## Action item
Can you write out, word for word, everything from the very start of the items below down to and including the line containing "9: (1022, 172)"?

*** Supplied information ***

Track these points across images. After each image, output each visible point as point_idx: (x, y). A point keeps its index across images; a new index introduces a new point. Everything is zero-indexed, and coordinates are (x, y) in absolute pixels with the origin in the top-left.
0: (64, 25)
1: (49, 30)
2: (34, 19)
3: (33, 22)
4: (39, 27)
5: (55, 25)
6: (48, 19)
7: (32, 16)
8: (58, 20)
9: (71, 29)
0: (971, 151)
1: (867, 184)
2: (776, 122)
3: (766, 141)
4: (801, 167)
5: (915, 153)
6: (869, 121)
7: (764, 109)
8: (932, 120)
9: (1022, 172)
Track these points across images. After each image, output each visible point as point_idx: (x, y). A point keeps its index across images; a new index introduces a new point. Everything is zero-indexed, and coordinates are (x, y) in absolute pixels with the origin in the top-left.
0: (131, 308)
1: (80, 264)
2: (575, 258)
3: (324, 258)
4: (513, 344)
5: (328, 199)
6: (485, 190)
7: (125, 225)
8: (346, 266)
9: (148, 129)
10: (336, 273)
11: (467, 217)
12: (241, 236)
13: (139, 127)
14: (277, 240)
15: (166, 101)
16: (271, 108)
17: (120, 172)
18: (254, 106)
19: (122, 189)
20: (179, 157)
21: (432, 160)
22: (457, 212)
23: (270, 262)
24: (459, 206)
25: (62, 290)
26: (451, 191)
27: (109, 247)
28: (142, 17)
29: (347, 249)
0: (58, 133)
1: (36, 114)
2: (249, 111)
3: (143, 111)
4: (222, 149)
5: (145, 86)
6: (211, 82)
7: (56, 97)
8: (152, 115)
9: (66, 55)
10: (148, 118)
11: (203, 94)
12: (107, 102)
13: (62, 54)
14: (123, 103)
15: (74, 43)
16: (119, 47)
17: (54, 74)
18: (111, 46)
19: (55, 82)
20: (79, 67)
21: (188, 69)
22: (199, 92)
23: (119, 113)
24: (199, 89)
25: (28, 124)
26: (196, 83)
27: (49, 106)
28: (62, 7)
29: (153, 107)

***

## Exercise output
Track these points across images. After each image, output each visible point as point_idx: (x, y). A point keeps its index across images; a new index introduces a new point. Everything is zero-indexed, and coordinates are (x, y) in absolute pixels with the origin in the top-left.
0: (64, 25)
1: (49, 30)
2: (34, 19)
3: (33, 22)
4: (39, 27)
5: (55, 25)
6: (48, 19)
7: (32, 16)
8: (58, 20)
9: (71, 29)
0: (971, 151)
1: (867, 184)
2: (776, 122)
3: (766, 141)
4: (801, 167)
5: (915, 153)
6: (869, 121)
7: (764, 109)
8: (932, 120)
9: (1022, 172)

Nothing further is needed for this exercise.